Data entries
§ §

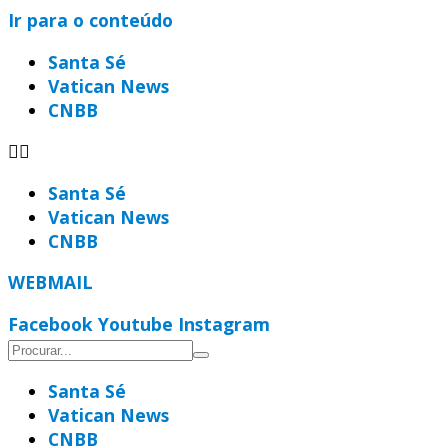
Ir para o conteúdo
Santa Sé
Vatican News
CNBB
Santa Sé
Vatican News
CNBB
WEBMAIL
Facebook
Youtube
Instagram
Santa Sé
Vatican News
CNBB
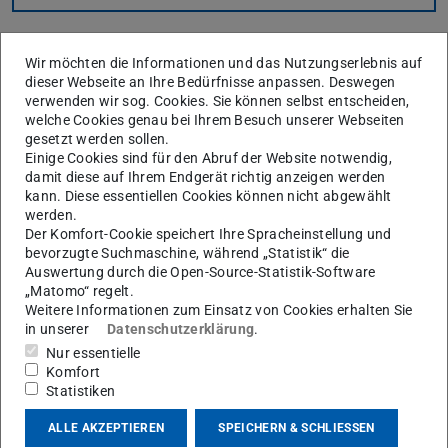
Wir möchten die Informationen und das Nutzungserlebnis auf
dieser Webseite an Ihre Bedürfnisse anpassen. Deswegen
verwenden wir sog. Cookies. Sie können selbst entscheiden,
welche Cookies genau bei Ihrem Besuch unserer Webseiten
gesetzt werden sollen.
Die Fachschaft
Einige Cookies sind für den Abruf der Website notwendig,
damit diese auf Ihrem Endgerät richtig anzeigen werden
kann. Diese essentiellen Cookies können nicht abgewählt
Die Fachschaft setzt sich aus Studentinnen und
werden.
Studenten des Studienbereichs Mechanik zusammen,
Der Komfort-Cookie speichert Ihre Spracheinstellung und
bevorzugte Suchmaschine, während „Statistik“ die
deren Ambition es ist die Interessen der Studenten zu
Auswertung durch die Open-Source-Statistik-Software
Vertreten.
„Matomo“ regelt.
Weitere Informationen zum Einsatz von Cookies erhalten Sie
Hierbei sind wir jederzeit Ansprechpartner für Probleme,
in unserer
Datenschutzerklärung
.
Fragen und ähnliches und versuchen euch gerade den
Nur essentielle
Einstieg so angenehm wie möglich zu machen.
Komfort
Statistiken
Wer sich auch gerne engagieren möchte kann uns gerne
jederzeit ansprechen.
ALLE AKZEPTIEREN
SPEICHERN & SCHLIESSEN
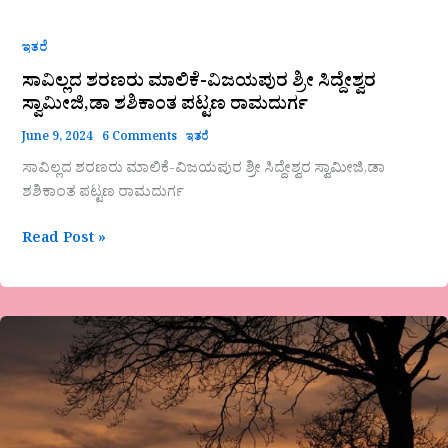
ಇತರೆ
ಸಾವಿಲ್ಲದ ಶರಣರು ಮಾಲಿಕೆ-ವಿಜಯಪುರ ಶ್ರೀ ಸಿದ್ದೇಶ್ವರ
ಸ್ವಾಮೀಜಿ,ಡಾ ಶಶಿಕಾಂತ ಪಟ್ಟಣ ರಾಮದುರ್ಗ
June 9, 2024
6 Comments
ಇತರೆ
ಸಾವಿಲ್ಲದ ಶರಣರು ಮಾಲಿಕೆ-ವಿಜಯಪುರ ಶ್ರೀ ಸಿದ್ದೇಶ್ವರ ಸ್ವಾಮೀಜಿ,ಡಾ
ಶಶಿಕಾಂತ ಪಟ್ಟಣ ರಾಮದುರ್ಗ
Read Post »
ಬಾಗೇಪಲ್ಲಿ
ಅವರ
ಗಜಲ್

§ §

■ **WORK TASK**: Update the items above by replacing every "Vatican News" with "Notícias do Vaticano" and keeping all other text the same. Leave the pictures out of your answer.

■ **YOUR SOLUTION**:
Ir para o conteúdo
Santa Sé
Notícias do Vaticano
CNBB
Santa Sé
Notícias do Vaticano
CNBB
WEBMAIL
Facebook
Youtube
Instagram
Santa Sé
Notícias do Vaticano
CNBB
Wir möchten die Informationen und das Nutzungserlebnis auf
dieser Webseite an Ihre Bedürfnisse anpassen. Deswegen
verwenden wir sog. Cookies. Sie können selbst entscheiden,
welche Cookies genau bei Ihrem Besuch unserer Webseiten
gesetzt werden sollen.
Die Fachschaft
Einige Cookies sind für den Abruf der Website notwendig,
damit diese auf Ihrem Endgerät richtig anzeigen werden
kann. Diese essentiellen Cookies können nicht abgewählt
Die Fachschaft setzt sich aus Studentinnen und
werden.
Studenten des Studienbereichs Mechanik zusammen,
Der Komfort-Cookie speichert Ihre Spracheinstellung und
bevorzugte Suchmaschine, während „Statistik“ die
deren Ambition es ist die Interessen der Studenten zu
Auswertung durch die Open-Source-Statistik-Software
Vertreten.
„Matomo“ regelt.
Weitere Informationen zum Einsatz von Cookies erhalten Sie
Hierbei sind wir jederzeit Ansprechpartner für Probleme,
in unserer
Datenschutzerklärung
.
Fragen und ähnliches und versuchen euch gerade den
Nur essentielle
Einstieg so angenehm wie möglich zu machen.
Komfort
Statistiken
Wer sich auch gerne engagieren möchte kann uns gerne
jederzeit ansprechen.
ALLE AKZEPTIEREN
SPEICHERN & SCHLIESSEN
ಇತರೆ
ಸಾವಿಲ್ಲದ ಶರಣರು ಮಾಲಿಕೆ-ವಿಜಯಪುರ ಶ್ರೀ ಸಿದ್ದೇಶ್ವರ
ಸ್ವಾಮೀಜಿ,ಡಾ ಶಶಿಕಾಂತ ಪಟ್ಟಣ ರಾಮದುರ್ಗ
June 9, 2024
6 Comments
ಇತರೆ
ಸಾವಿಲ್ಲದ ಶರಣರು ಮಾಲಿಕೆ-ವಿಜಯಪುರ ಶ್ರೀ ಸಿದ್ದೇಶ್ವರ ಸ್ವಾಮೀಜಿ,ಡಾ
ಶಶಿಕಾಂತ ಪಟ್ಟಣ ರಾಮದುರ್ಗ
Read Post »
ಬಾಗೇಪಲ್ಲಿ
ಅವರ
ಗಜಲ್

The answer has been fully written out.